Mrs Davie said: "People choose what non-perishable items they want and we have teamed up with a charity called Basics which provide vouchers for fresh food.
"Since we launched we have had near to 1,000 people though the door and demand has increased recently because of the rise in the cost of living.
"You see that when people come through the door they might need the initial food support but there are other things going on in their lives.
"We work closely with the New Life Recovery Hub and have referred people to them and have linked up with Citizens Advice and Aura, a domestic violence charity to ensure people get the support they need."
Wishaw Community Food Bank relies on donations from individuals, community and faith groups and retailers like Tesco, Morrisons, Lidl and Poundland.
Rev Terry Moran said: "All my working life I have had a passion for trying to help people out of circumstances that they have found themselves in, often through no fault of their own.
"I worked in prisons in London with people who had drug problems and concluded that the only way to help them is to bring the light of Christ into their lives because I saw so many of them returning time after time because they got into the same mess.

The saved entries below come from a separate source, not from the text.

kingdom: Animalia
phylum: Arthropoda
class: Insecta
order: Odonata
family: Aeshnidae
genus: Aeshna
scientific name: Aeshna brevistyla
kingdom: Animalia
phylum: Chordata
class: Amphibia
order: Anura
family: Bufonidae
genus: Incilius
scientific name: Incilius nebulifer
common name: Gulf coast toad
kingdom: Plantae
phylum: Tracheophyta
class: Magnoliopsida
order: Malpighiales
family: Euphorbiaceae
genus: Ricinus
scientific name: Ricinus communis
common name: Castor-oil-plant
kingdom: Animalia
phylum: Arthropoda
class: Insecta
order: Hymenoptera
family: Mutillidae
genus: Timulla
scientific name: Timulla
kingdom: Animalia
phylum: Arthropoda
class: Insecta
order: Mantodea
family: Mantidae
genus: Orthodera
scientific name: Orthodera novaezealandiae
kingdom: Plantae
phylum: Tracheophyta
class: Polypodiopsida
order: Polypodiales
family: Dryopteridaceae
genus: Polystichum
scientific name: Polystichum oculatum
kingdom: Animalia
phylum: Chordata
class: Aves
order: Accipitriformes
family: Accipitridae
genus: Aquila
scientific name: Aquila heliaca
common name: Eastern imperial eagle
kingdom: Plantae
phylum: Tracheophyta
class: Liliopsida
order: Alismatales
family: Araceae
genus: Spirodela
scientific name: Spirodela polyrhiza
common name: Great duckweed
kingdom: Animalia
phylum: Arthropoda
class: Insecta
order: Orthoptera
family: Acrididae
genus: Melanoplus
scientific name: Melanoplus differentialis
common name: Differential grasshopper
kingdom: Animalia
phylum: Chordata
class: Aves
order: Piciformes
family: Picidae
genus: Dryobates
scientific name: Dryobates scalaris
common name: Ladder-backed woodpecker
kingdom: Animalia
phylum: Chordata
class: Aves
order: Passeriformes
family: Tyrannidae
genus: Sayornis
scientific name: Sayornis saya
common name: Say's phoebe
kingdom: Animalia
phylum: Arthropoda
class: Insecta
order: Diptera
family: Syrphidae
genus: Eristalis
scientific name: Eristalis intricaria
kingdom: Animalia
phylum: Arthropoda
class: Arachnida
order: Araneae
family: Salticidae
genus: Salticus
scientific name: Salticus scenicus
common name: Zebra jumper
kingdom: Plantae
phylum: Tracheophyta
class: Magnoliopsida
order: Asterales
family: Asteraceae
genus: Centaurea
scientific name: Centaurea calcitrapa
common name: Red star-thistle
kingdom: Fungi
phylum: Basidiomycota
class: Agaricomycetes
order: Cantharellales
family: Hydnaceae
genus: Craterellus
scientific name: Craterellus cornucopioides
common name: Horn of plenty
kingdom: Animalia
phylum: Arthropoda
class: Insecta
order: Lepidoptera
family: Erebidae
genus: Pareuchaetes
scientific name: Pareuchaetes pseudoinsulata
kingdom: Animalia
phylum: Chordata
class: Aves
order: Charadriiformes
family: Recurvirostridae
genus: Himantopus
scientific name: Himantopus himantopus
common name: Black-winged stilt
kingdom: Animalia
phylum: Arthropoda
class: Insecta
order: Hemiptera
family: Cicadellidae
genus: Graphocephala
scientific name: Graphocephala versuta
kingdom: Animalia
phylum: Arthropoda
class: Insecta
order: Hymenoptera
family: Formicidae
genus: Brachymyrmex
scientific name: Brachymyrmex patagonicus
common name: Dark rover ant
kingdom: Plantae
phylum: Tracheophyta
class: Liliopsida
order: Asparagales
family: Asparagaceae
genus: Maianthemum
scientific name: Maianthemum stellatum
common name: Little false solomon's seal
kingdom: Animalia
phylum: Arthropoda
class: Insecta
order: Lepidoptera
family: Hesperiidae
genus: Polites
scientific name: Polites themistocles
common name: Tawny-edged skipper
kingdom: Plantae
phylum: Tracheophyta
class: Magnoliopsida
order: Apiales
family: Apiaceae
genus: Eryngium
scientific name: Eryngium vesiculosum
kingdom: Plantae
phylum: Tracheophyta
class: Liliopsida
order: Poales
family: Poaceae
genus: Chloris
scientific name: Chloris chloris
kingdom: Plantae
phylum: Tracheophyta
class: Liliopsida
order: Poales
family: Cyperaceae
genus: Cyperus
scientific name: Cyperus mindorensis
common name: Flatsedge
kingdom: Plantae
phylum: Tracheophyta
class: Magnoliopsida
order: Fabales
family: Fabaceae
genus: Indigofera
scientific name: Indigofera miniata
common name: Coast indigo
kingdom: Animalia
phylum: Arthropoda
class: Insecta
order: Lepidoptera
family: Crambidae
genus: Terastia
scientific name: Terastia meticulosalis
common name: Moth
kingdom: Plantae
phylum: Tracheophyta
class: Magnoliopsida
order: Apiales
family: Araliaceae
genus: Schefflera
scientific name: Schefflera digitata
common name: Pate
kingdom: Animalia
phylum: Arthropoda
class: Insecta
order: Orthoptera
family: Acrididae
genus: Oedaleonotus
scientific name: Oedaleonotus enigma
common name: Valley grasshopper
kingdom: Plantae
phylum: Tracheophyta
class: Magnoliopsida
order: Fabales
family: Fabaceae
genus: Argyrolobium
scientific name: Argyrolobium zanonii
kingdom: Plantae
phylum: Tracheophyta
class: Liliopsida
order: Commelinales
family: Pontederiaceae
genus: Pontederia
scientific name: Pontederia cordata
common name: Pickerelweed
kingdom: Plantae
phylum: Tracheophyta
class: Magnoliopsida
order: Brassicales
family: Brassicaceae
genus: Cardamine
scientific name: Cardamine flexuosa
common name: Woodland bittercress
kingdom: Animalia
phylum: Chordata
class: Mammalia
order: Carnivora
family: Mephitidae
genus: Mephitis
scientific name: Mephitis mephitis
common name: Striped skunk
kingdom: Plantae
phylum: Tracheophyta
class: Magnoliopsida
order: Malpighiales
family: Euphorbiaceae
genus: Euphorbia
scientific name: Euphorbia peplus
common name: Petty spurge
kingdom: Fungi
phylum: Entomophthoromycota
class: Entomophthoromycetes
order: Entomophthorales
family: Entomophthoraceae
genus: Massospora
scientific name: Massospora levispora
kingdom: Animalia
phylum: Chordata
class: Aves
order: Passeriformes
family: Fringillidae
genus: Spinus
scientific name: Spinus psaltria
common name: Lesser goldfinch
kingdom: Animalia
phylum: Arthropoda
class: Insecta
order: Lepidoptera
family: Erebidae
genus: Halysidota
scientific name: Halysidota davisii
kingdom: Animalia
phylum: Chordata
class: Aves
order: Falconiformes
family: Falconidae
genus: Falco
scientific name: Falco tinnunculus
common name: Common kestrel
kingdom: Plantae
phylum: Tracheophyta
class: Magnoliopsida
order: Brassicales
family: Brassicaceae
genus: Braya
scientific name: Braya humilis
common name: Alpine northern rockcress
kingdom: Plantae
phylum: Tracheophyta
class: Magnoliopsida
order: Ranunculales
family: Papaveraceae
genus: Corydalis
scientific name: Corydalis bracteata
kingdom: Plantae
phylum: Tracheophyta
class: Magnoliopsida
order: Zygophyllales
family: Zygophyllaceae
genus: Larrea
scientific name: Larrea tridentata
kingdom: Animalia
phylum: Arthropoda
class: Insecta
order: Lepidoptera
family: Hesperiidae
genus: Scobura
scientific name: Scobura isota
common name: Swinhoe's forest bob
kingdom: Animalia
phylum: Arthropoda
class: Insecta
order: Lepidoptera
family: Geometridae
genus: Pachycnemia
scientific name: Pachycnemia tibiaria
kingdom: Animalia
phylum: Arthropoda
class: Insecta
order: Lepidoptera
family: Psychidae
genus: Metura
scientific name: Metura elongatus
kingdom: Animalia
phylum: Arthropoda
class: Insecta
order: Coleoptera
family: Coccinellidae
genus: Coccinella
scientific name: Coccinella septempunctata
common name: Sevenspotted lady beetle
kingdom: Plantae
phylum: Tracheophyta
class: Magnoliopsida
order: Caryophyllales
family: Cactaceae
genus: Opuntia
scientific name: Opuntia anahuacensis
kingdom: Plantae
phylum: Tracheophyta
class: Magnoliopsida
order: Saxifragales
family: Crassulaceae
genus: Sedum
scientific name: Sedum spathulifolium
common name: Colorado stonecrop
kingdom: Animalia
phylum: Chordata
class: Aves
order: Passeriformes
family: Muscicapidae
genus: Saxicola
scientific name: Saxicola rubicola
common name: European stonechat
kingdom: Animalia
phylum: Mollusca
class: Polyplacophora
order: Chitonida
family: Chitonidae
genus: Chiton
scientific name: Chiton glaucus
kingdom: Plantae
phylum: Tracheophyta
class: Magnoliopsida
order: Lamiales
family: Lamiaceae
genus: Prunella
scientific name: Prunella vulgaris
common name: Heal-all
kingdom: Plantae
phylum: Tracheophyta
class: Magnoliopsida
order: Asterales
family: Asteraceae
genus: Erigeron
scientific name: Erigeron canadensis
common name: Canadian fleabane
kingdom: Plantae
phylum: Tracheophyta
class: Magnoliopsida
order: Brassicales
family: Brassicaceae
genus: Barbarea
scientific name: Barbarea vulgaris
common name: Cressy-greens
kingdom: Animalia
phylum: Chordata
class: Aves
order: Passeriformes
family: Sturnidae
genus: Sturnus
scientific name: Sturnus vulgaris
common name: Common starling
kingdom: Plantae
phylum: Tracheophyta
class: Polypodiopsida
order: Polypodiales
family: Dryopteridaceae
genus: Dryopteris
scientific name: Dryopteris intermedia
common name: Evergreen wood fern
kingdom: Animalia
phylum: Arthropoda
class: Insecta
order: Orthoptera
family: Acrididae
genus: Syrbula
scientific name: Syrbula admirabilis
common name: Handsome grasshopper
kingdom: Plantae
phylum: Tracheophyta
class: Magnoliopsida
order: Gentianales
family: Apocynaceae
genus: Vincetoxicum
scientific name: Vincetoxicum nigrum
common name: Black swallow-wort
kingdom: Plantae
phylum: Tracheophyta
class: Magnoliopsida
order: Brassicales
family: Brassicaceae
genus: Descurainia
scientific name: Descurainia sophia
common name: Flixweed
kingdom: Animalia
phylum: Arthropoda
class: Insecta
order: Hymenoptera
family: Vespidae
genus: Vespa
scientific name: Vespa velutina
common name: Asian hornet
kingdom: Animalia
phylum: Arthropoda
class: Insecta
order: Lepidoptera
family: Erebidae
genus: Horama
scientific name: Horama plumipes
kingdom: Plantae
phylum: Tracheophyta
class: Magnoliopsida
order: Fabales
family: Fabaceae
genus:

"As a minister, I want to make a difference, not just to individuals but to a community.
"So that is why we are using a holistic approach, feeding people through the food bank and spiritually through Street Connect, which is a wonderful ministry and we have a fantastic relationship."
The minister said he is very pleased with the impact of the New Life Recovery Hub so far.
"Danny is so gifted with people, he has a huge heart and encourages everyone and lets them know how appreciated and loved they are," he added.
"Marion is such a lovely woman and I was delighted that she has acknowledged the work that the people of South Wishaw Parish Church and Street Connect are doing in the House of Commons.
"It was great that she was able to come and visit the project and I am pleased that she recognises that the church has a heart for the community and wants to support everyone involved."